Audi has an eye on the future and is now rolling out cars that are powerful as well as mission-free, a requirement for most brands to survive in future. The most interesting fact about the all-new G-Tron model is that it uses Audi’s innovative carbon-neutral compressed natural gas called e-gas.
Previously called A3 TCNG, we first heard about this technology last year. Audi has confirmed that this low-emission sustainable-fuel will debut by the end of this year on the A3 Sportback G-Tron.
Radically different from the regular versions of the A3, the G-Tron features a pair of tanks under the rear cargo floor holding 15.43 pounds of CNG, which can power the car for almost 250 miles.

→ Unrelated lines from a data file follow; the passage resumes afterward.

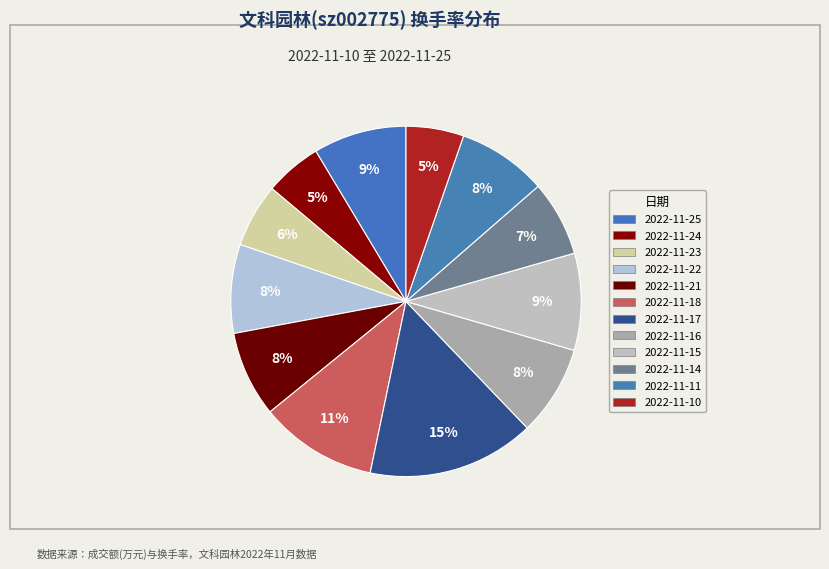

To the nearest percent, what is the difference between the largest and smallest slice percentages?

10%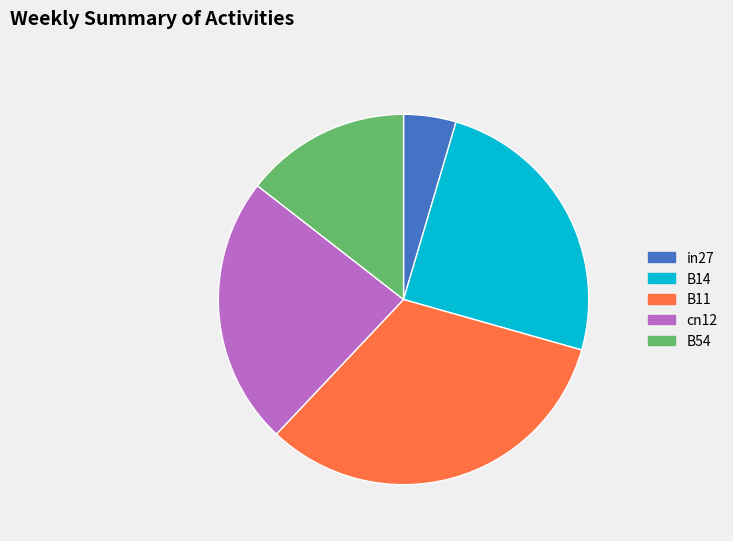

What is the largest slice in the pie chart?

B11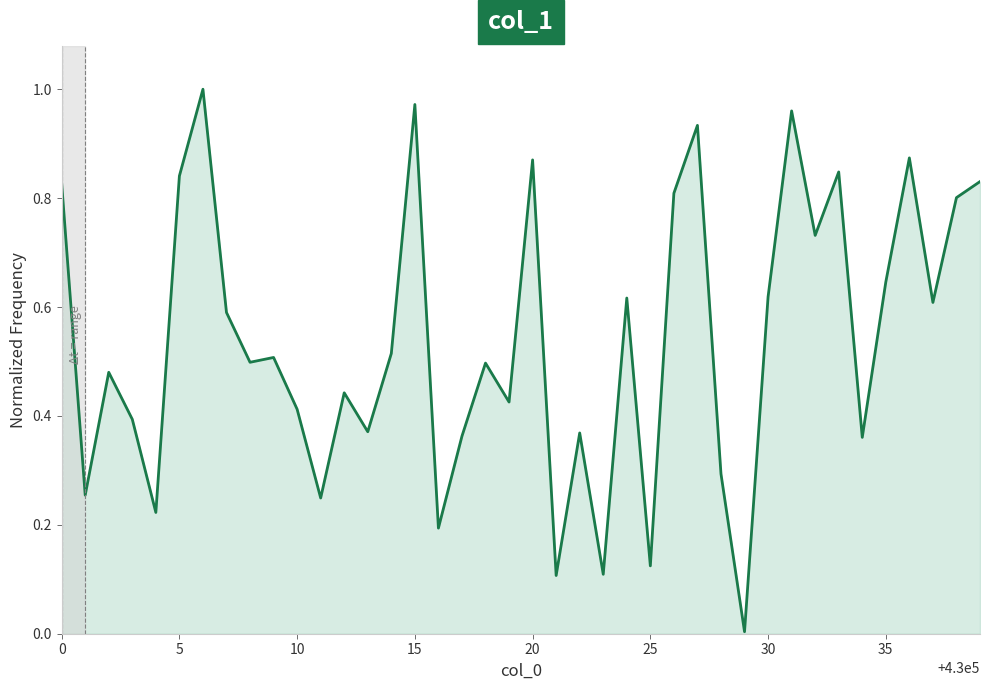

True or false: the data shows 1.2 at 5.

False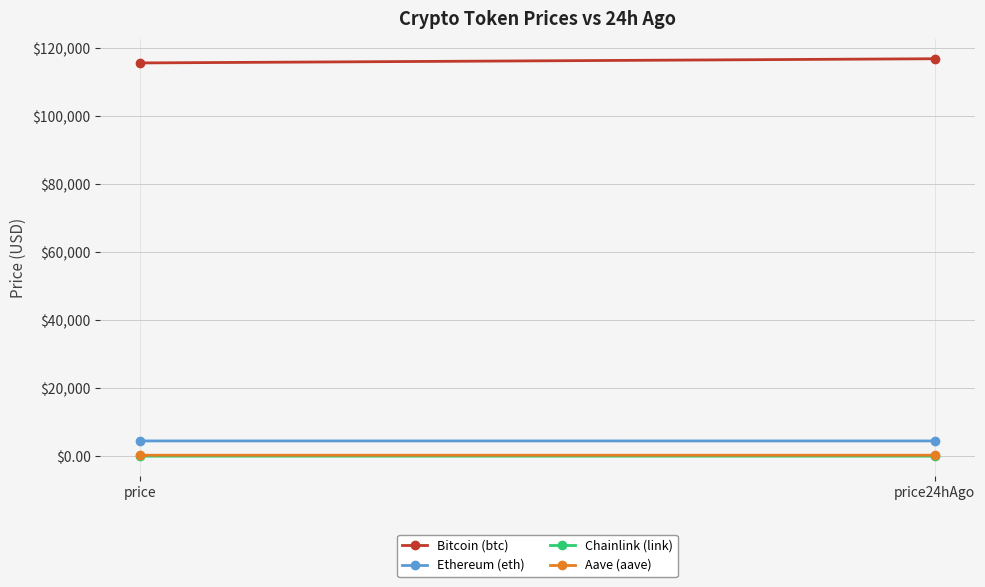

What are all the series names shown in the legend?

Bitcoin (btc), Ethereum (eth), Chainlink (link), Aave (aave)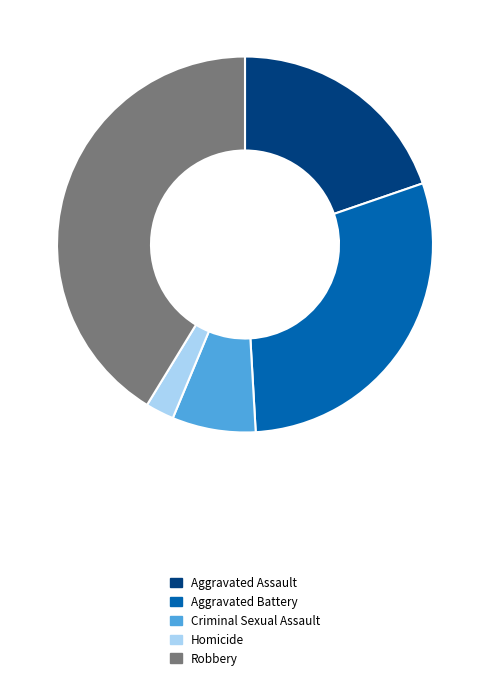

Is there any slice that represents more than half of the pie?

No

What’s more, the A3’s conventional gasoline tank is still in place, giving the car an addition 560 miles of range. In total, that means the A3 G-Tron has a driving range of more than 800 miles.
To run on both CNG and gas, Audi made changes to the car’s 1.4-liter four-cylinder engine and catalytic converter. Developing 110 hp and 200 Nm of torque, the Audi A3 Sportback G-Tron has a top speed of 190 km/h, with 0 to 100 km/h taking 11 seconds.
The five-door car consumes on average less than 3.5 kilograms per 100 km of CNG or Audi e-gas which in turn is the fuel that is generated from eco-electricity in the Audi e-gas project. CO2 emissions are less than 95 grams per km in gas mode. So over-all, the mileage looks incredible compared to the power it delivers.
With the sustainable e-gas project, Audi is the first automobile manufacturer to develop an entire chain of sustainable energy carriers. The start of the chain has electricity produced from renewable energy sources; the end-products are hydrogen and the synthetic Audi e-gas.
The construction of the world’s first industrial plant to produce synthetic methane (e-gas) from CO2 and renewable electricity is almost complete in Werlte, Germany.
The CO2 used in Audi’s e-gas plant is a waste product from a nearby biogas plant, operated by power utility EWE. The CO2, which would otherwise pollute the atmosphere, is chemically bonded into the fuel at the Audi e-gas plant.